Arrival in the United States
Caseworkers from resettlement organizations such as the IRC frequently greet and welcome refugees at the airport to make their transfers as smooth as possible. The responsibility of agencies is to find suitable, inexpensive housing for refugee families, something that many of these refugees have lacked for years. Families also receive urgent support in the form of basic furniture, food, and other necessities.
Getting their bearings
Resettlement agencies collaborate with state and local governments and community organizations during the first 90 days to assist newcomers in settling into their areas.
What is the significance of refugee resettlement in the USA?
Refugee resettlement in the USA improves the national security and moral leadership in the world. USA’s long history of serving as a light of hope and safety for people all over the world, including refugees and asylum seekers, is fundamental to its identity as a country. The Statue of Liberty is the best example.
People who are fleeing persecution and violence in their home countries require safe heaven. Resettlement promotes international cooperation and encourages other countries to welcome refugees, resulting in a more hospitable world.
If a refugee is granted asylum, he or she will be able to lawfully live and work in the United States and will be entitled to apply for lawful permanent residence and citizenship in the future. However, it is vital to remember that refuge is not a permanent or guaranteed status in the United States. As a result, it is critical for refugees to apply for lawful permanent residency one year after being awarded asylum. Refugees are automatically eligible to work in the United States and do not require an Employment Authorization Document (EAD), which is usually necessary.

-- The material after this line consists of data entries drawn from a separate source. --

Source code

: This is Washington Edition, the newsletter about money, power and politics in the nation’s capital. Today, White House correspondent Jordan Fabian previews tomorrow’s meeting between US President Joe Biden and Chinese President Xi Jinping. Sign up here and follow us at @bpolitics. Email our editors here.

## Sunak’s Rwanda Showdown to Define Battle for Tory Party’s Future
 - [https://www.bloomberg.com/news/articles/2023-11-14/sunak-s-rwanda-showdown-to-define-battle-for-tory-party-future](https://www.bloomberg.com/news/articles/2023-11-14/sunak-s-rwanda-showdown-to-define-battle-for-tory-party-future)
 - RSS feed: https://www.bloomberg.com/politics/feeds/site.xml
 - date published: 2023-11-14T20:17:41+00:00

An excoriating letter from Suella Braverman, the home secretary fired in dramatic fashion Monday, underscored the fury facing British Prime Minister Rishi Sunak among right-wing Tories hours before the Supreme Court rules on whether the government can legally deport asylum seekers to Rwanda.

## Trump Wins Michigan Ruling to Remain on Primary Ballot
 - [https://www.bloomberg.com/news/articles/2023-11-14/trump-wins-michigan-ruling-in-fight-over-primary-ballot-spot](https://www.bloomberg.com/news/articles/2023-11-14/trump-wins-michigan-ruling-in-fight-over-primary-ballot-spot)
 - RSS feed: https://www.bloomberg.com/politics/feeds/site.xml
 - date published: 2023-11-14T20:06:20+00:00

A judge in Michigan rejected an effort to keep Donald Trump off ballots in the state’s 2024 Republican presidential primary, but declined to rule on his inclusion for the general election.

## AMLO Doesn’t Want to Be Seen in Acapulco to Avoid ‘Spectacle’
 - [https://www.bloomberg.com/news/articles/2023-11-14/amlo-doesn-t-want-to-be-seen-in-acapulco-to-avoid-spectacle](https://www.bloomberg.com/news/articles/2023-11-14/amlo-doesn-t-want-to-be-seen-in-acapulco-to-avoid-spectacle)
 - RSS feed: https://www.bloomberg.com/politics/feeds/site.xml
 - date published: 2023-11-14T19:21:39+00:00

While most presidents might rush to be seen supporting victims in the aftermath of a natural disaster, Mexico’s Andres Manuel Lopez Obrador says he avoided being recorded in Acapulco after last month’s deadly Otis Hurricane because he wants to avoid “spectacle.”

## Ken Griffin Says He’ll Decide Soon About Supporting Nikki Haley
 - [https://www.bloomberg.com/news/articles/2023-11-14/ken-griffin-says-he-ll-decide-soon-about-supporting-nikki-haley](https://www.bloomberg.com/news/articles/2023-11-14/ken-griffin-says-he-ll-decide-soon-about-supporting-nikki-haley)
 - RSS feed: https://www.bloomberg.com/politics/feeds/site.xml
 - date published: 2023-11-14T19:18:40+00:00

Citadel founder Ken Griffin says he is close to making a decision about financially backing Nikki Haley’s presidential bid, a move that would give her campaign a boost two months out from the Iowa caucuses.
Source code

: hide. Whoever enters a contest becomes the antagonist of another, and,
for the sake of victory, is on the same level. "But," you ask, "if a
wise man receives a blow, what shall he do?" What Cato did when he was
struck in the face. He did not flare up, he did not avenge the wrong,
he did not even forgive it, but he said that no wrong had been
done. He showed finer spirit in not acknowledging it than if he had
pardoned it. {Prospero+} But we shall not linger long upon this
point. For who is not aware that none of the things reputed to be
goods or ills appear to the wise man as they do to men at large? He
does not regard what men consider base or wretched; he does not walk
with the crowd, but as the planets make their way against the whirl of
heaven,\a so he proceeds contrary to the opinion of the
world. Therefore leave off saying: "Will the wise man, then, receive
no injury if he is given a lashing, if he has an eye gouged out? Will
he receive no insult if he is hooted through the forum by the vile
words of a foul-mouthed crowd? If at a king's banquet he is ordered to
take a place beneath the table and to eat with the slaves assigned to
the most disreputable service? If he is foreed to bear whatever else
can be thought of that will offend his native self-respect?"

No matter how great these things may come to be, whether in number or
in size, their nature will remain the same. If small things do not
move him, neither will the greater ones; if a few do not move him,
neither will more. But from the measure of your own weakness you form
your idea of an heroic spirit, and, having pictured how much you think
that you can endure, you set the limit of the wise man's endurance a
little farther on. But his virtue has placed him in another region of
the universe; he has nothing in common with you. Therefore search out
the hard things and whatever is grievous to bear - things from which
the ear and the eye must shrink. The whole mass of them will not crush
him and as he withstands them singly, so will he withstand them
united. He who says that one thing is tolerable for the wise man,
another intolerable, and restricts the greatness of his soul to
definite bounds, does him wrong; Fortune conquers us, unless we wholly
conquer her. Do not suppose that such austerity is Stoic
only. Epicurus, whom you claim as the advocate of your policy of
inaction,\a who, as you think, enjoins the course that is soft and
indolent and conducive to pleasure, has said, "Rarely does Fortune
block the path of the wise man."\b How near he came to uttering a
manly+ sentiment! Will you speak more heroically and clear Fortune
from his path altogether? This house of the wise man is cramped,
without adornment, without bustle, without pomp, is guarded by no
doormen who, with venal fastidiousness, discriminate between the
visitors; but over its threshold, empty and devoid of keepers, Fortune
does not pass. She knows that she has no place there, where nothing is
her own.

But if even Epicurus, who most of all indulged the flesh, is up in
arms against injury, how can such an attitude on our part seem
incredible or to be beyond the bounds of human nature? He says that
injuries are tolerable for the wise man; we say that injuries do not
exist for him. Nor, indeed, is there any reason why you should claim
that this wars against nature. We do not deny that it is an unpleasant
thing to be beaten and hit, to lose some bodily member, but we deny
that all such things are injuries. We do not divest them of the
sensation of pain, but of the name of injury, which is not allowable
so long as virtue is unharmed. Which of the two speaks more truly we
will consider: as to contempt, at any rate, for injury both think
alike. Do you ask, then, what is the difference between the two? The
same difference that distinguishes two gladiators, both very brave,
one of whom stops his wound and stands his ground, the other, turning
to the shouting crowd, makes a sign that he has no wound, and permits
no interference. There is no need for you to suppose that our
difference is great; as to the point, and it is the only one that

In addition to managing benefit programs and offering general public benefits advice, agencies working for refugee resettlement in the USA provide English lessons, job training and placement, mental health assistance, juvenile, and older services, and other social service agencies.
Refugees make significant contributions to the United States, and they have continued to support their new communities during the COVID-19 catastrophe, with many serving on the front lines of the pandemic. Over 176,000 refugees work as healthcare personnel treating COVID-19 patients, and another 175,000 work in the food supply chain in the United States. They have also started small and large enterprises that employ and serve Americans around the country as entrepreneurs.